Source extract:
*-*-*
Ahead of the vote, Proactive sifts through all the referendum chatter and looks at the big questions in the world of business hanging over Brexit.
Brexit boxing gloves
Today is the last day of campaigning ahead of tomorrow's vote.

Britain, the third largest economy in Europe and the fifth largest in the world, is facing its biggest test of identity on Thursday, as UK citizens decide on whether or not to remain part of the Europe Union.

Both sides have been relentless in their rally of how a vote to leave or to remain would affect the country, the economy, the consumer and business. 

Here at Proactive Investors, we've sifted through the noise and picked out some of the key concerns being discussed ahead of the vote.

Below are the ten things most talked about in regards to Brexit:

Manufacturing: The experts are divided

Gerard Lyons of Economists for Brexit, believes a Leave vote would be a good thing for the UK’s manufacturing industry.

“There is a reason why our internationally competitive manufacturing companies such as JCB and Dyson support Brexit. To survive and compete the UK has to expose itself to international competition and needs to focus on selling into the fast growing markets of the future,” wrote Lyons.

A weaker pound and lower rates are likely to follow Brexit, but Lyons believes this would be a good thing for manufacturing.

Outside of the EU, the industry would be free to compete internationally, which is only a good thing for an already world class manufacturing business.

Chief economic advisor Patrick Minford disagrees however, he stated that Brexit would “eliminate” UK manufacturing, which he said was more reliant than ever on European trade. His point was reiterated by London Mayor Sadiq Khan when addressing his pro-Brexit predecessor Boris Johnson earlier this week.

Companies would find it harder to obtain bank loans, and they would face a slowing domestic market, if the UK chose Brexit, said the analyst.

“Brexit would lead to a more competitive exchange rate, but it likely would restrict manufacturers’ ability to export to the single market and to other countries which have trade deals with the EU,” began Samuel Tombs chief UK economist at Pantheon Macro.
*-*-*
In the Brexit article, which two manufacturing companies does Gerard Lyons name as supporting Brexit?

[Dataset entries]
*-*-*
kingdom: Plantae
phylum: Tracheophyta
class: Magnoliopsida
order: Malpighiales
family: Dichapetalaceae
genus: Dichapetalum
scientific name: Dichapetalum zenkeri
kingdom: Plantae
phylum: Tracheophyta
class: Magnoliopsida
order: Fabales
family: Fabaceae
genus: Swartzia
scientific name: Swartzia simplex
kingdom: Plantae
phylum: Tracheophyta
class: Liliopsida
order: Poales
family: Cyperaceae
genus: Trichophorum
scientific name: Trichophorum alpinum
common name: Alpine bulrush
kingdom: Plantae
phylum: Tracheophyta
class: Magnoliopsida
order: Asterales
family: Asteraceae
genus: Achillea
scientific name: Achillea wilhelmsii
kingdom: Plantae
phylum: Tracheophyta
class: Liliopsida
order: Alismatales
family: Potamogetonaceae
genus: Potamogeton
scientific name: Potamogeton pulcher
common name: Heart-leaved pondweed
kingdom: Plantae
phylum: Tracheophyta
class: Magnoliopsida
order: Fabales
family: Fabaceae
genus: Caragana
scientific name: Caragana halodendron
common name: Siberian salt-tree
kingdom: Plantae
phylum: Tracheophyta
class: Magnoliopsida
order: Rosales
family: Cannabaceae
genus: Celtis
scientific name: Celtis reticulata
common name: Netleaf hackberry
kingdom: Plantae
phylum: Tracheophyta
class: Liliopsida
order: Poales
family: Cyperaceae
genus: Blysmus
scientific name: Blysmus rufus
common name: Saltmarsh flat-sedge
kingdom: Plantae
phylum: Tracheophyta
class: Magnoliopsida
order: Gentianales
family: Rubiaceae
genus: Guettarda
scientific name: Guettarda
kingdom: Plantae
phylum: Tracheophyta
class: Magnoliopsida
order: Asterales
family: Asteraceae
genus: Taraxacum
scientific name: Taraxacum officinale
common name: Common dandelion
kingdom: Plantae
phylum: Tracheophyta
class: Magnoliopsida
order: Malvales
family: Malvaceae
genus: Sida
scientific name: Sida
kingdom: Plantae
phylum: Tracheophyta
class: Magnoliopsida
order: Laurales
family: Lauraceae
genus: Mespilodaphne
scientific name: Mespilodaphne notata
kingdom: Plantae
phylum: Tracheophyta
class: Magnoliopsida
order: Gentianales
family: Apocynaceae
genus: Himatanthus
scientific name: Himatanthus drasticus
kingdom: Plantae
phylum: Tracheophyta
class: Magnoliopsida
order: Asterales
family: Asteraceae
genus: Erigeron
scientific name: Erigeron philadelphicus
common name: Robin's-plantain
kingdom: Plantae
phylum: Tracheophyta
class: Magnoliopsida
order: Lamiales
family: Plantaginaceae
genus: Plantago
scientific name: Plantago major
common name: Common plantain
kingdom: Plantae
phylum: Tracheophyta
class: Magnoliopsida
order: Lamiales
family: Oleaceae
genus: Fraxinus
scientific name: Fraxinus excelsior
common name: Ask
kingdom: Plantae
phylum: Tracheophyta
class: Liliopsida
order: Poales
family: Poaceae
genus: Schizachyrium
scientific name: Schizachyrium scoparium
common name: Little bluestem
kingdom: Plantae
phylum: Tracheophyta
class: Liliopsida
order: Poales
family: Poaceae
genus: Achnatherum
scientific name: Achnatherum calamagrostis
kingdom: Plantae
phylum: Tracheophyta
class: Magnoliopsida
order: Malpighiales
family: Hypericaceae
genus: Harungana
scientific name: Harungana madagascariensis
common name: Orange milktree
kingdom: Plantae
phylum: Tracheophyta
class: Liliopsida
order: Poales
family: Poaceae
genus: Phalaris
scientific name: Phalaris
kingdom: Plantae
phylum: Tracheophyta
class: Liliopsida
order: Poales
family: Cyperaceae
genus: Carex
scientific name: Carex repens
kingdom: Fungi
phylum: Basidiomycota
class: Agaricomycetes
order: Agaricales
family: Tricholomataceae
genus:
*-*-*
Answer for this exercise:
JCB and Dyson